Friday, July 11, 2014

The Illusionists: A Novel

Title:  The Illusionists: A Novel
Author:  Rosie Thomas
Publication Information:  Overlook Hardcover. 2014. 480 pages.
ISBN:  1468309900 / 978-1468309904

Book Source:  I received this book through a publisher's giveaway free of cost in exchange for an honest review.

Favorite Quote:  "Devil well knew that apart from endless practice it was audacity, force of personality and the glamour of the stage itself that created magic out of mere mechanics."

A young man who reinvents himself as a showman with the name "Devil." A dwarf who is a performer and a thief. A young woman who who is quite modern and independent for the times. A friend who is master wax modeler. An inventor whose life revolves around the automatons he builds. These are some of the characters who populate The Illusionists.

Chance brings them together in London in the 1870s. From then on, their futures are inextricably linked. Devil's ambition is to one day own his own theater. Some share that dream with him; some wish to see him fail. Carlo is the performer who both fights and takes advantage of his physical differences in his search for fame. Eliza falls in love, but also works hard to forge a relationship that is a partnership between equals. Jasper has known Devil since childhood; he knows his background and his secrets. Jasper has chosen a path different than Devil's, different yet linked. Heinrich Bayer is a man of science who embodies his automaton creation with human feelings and relationships.

They come together at the Palmyra Theater, a decrepit concert halls that many including Devil wish to bring back to life as a performance theater. Interestingly, the name Palmyra is the name of an ancient city in what is now Syria. It is first mentioned in history in the Babylonian records from the second millennium BC. Its use in this book may be related to the fact that aside from the temple, the most notable remain found in Palmyra is a Roman theater dated to the first century AD. The reader is in fact introduced to the theater, "It was named the Palmyra, yes. That's a town in Arabia, you know. Something like Babylon. What a name, eh?" An interesting historical tidbit in what is otherwise a fanciful book.

The book has ups and downs, but not a major conclusion or event. It seems to simmer along. The characters move towards their goals; they encounter hardships and help. Successes and failures. Yet, a climax never develops. I waited for something more that never really came.

This book perhaps suffers from the comparison drawn for the book. I loved the first Rosie Thomas book I read, The Kashmir Shawl. That book enveloped me in its story and the emotion. Also, it surprised me in that it did not end up where expected. The Illusionists does not elicit the same response. The characters are much less sympathetic, and the story is much darker and slower. Also, this book has a much darker central theme; it is about ambition and how far people will go to accomplish a goal.
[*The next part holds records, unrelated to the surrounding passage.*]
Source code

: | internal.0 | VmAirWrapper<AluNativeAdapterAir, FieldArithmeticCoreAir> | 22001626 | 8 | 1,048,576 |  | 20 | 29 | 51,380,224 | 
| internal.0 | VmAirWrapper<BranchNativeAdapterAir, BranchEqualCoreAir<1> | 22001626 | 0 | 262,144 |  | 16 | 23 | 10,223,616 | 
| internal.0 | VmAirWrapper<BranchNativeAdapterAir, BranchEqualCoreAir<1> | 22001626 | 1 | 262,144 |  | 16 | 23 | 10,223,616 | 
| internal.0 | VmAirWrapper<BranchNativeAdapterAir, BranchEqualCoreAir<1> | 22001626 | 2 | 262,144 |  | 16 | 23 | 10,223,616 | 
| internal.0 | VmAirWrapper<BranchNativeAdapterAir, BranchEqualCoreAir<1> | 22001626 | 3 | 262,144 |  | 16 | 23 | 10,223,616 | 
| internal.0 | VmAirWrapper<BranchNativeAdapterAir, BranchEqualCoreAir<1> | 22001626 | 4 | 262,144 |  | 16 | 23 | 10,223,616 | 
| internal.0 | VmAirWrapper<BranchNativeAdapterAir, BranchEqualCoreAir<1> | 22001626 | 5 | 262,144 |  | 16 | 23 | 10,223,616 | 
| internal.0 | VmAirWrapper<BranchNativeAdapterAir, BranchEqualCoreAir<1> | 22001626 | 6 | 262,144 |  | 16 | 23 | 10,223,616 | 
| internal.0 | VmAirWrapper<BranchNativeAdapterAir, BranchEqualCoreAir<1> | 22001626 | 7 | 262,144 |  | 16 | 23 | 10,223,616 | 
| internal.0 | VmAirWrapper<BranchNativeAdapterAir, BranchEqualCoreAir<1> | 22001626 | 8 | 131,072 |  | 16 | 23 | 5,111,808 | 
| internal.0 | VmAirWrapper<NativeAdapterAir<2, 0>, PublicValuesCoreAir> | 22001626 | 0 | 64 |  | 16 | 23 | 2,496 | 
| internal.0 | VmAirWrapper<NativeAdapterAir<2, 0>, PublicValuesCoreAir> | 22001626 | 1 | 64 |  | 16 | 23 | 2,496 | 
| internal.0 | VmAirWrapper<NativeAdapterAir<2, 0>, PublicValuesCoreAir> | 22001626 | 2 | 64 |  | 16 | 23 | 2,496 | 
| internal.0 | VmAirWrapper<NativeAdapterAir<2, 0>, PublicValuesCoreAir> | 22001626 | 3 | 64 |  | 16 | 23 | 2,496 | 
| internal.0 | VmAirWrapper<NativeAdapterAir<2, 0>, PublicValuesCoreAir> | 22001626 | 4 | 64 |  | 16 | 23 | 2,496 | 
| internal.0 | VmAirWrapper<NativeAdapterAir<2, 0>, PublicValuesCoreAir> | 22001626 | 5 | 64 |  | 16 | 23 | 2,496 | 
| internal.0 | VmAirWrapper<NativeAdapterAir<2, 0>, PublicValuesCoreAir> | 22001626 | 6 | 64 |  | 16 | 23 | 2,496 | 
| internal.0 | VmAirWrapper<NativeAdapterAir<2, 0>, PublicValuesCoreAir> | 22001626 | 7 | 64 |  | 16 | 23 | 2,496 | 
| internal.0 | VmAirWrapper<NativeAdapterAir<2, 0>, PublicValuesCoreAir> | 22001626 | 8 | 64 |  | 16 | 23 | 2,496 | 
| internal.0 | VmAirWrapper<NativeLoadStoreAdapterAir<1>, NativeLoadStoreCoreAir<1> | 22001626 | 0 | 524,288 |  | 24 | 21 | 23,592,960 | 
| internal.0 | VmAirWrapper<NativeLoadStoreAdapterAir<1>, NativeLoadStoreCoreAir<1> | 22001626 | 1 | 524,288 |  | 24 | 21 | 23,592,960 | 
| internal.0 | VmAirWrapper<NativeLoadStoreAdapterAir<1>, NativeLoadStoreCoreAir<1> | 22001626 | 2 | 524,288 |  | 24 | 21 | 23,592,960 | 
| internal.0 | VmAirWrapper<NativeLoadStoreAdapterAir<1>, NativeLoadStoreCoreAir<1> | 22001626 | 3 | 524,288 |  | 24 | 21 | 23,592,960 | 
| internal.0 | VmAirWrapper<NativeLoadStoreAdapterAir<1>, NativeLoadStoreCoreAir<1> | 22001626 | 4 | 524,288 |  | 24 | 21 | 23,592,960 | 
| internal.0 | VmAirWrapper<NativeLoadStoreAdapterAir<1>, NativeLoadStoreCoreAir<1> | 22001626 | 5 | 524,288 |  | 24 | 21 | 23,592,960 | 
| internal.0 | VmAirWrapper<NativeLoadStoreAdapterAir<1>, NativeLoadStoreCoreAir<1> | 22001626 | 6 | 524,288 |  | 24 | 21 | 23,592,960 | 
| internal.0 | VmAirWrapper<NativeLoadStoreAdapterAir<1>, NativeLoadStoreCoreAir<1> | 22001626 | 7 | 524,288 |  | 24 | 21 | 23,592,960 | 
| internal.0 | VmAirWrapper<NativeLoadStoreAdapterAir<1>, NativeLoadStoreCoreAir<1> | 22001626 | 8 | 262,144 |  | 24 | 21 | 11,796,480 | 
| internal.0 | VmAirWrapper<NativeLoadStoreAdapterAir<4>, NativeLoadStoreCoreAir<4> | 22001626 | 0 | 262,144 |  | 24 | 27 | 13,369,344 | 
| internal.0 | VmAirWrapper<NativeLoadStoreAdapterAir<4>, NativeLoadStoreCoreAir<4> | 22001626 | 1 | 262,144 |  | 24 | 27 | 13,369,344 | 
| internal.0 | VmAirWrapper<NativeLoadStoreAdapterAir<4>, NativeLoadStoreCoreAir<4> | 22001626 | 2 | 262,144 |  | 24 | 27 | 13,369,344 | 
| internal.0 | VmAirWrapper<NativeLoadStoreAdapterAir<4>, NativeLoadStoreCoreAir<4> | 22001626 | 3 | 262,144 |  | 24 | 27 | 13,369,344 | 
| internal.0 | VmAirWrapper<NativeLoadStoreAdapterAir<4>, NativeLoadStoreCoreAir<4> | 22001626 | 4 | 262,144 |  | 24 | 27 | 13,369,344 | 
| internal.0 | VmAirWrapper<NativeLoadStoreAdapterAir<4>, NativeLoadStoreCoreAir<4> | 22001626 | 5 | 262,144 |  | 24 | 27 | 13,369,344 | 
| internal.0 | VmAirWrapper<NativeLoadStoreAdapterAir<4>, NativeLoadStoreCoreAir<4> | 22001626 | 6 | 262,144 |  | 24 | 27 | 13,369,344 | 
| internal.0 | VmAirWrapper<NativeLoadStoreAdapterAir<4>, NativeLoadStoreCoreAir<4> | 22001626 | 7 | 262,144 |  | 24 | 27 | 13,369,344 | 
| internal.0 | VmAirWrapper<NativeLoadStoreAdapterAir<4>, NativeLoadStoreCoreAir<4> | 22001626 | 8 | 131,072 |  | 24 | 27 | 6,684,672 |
This book has been likened to The Night Circus by Erin Morgenstern, which I loved. For me, this book suffers by the comparison. For one, the imagery of The Night Circus is beautiful and magical; it creates and becomes the illusion of the book. The Illusionists is more about the characters and plot than the imagery. It is about the relationships, the intrigue, and the machinations, not just the illusion. As such, this book ends up with a much more pragmatic "down in the trenches" tone. The magic and the illusion in the book is there, but the book is much more about the mechanics behind the illusion. I guess I would have preferred the illusion.